Now we only have to open a png device and pass the concatenation of imgpath and the filename. Plot the result using the created bgval and pchval and add names for axis and title. When the png device is closed using dev.off the png file will be created in the right directory. In R code this is:

png( filename = sprintf("%s%s",imgpath,sepalpng) )
plot(dfresult$Sepal.Length, dfresult$Sepal.Width,
     pch = pchval, bg = bgval,
     main = "Sepal", xlab = "Length", ylab = "Width" )
dev.off()

png( filename = sprintf("%s%s",imgpath,petalpng) )
plot(dfresult$Petal.Length, dfresult$Petal.Width,
     pch = pchval, bg = bgval,
     main = "Petal", xlab = "Length", ylab = "Width" )
dev.off()

Call plotresult.r in AIMMS

In AIMMS we do the following:

! toggle images to refresh image widget
if ( SepalImg <> "SepalA.png" )
     then SepalImg := "SepalA.png"
     else SepalImg := "SepalB.png" endif;
if ( PetalImg <> "PetalA.png" )
     then PetalImg := "PetalA.png"
     else PetalImg := "PetalB.png" endif;

empty  DataMap;
DataMap(dl::dt,dl::idn,dl::cn,dl::dn) += data {
  ( ArgsIn , ImgPath  , 1 , 0 ) : "imgpath",
  ( ArgsIn , SepalImg , 2 , 0 ) : "sepalpng",
  ( ArgsIn , PetalImg , 3 , 0 ) : "petalpng"
} ;
MapName := "TrainNN";
dl::RemoveDataSourceMapping( MapName );
dl::AddDataSourceMapping( MapName, DataMap,
       dl::DependEmpty, dl::TableAttributesEmpty, dl::ColAttributeEmpty );

dl::ExecScript("source('r/plotresult.r')",MapName,XA);

Now we have a function that can be called to generate the test plots.
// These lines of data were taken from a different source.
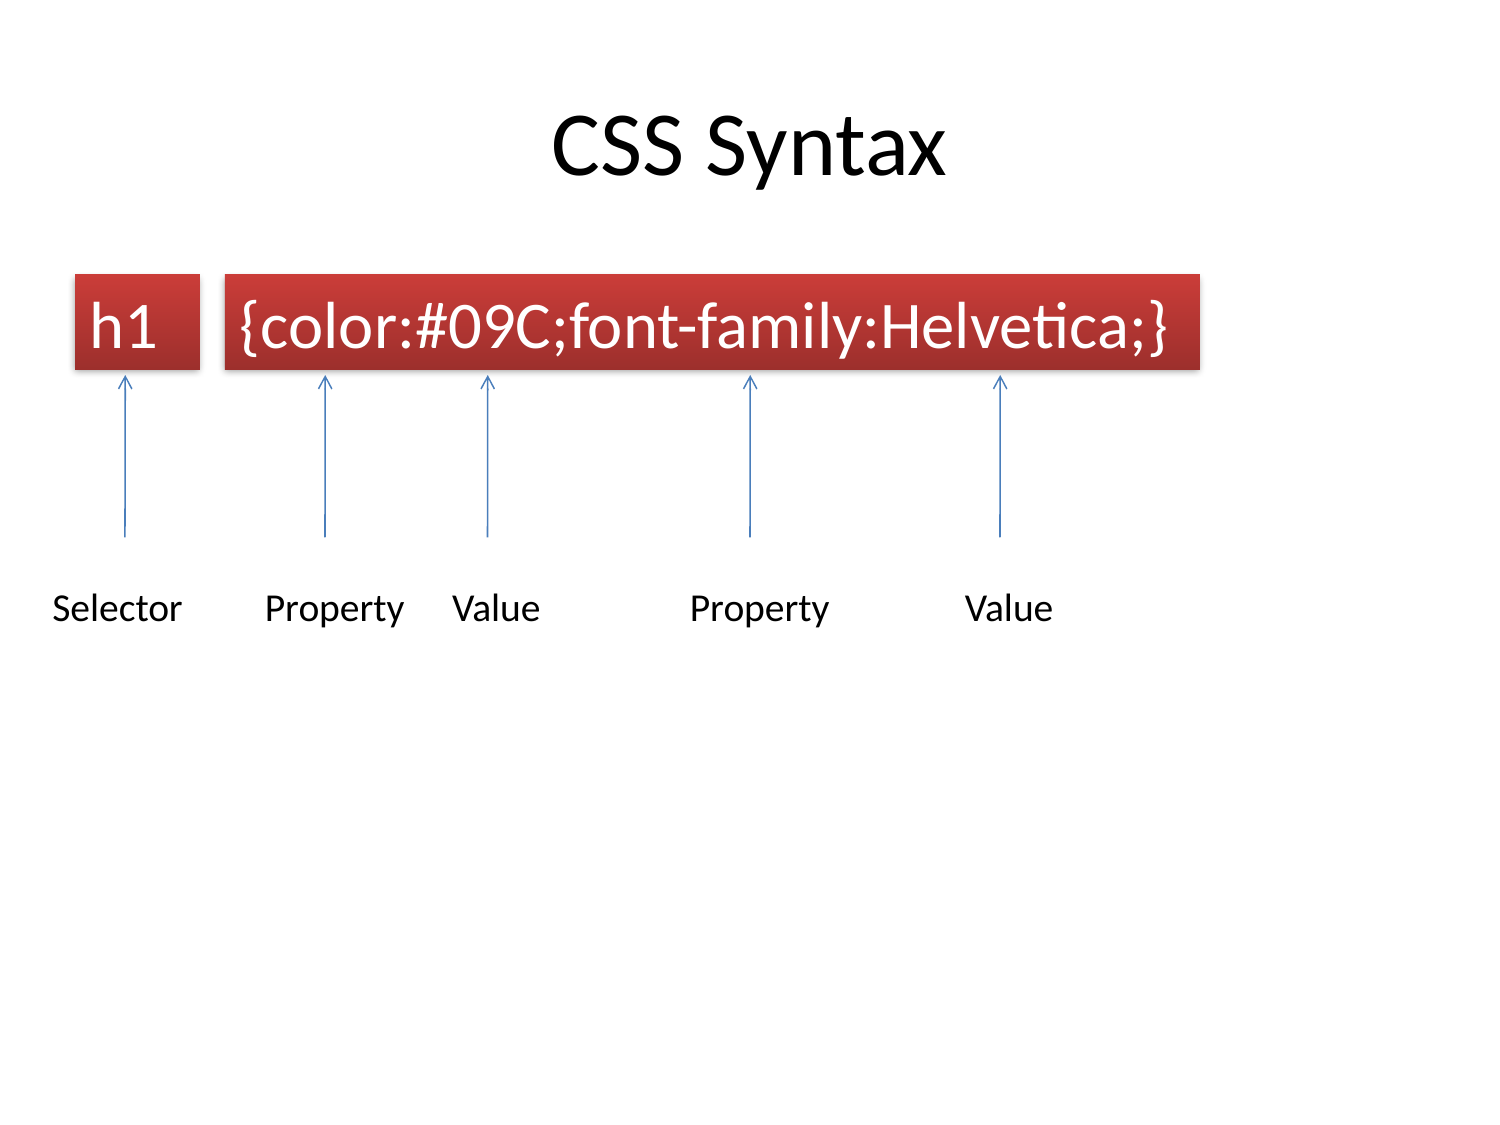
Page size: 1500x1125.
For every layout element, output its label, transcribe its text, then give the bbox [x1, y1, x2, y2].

text_box Selector [37, 574, 200, 638]
text_box Property [675, 574, 850, 638]
text_box Value [437, 574, 575, 638]
text_box h1 [75, 274, 200, 370]
text_box Value [949, 574, 1088, 638]
text_box {color:#09C;font-family:Helvetica;} [224, 274, 1200, 370]
title CSS Syntax [75, 45, 1425, 233]
text_box Property [249, 574, 425, 638]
If we make a procedure in AIMMS that first calls trainnn.r and then plotresult.r we can make a button in the WebUI that will train a network and show the plots of the results. We can then simply make an interactive WebUI application that allows us to choose the input arguments, press the button and show the result.

../_images/webuismall.png

Important

In our example application the image folder should start empty because first the R code has to run and generate the images. When making an aimmspack it is possible that the image folder is not included because it is empty and then the png device will fail in creating the images. You can place an empty do_not_delete.txt file in the image folder to make sure that the folder will not be accidentally excluded from the aimmspack.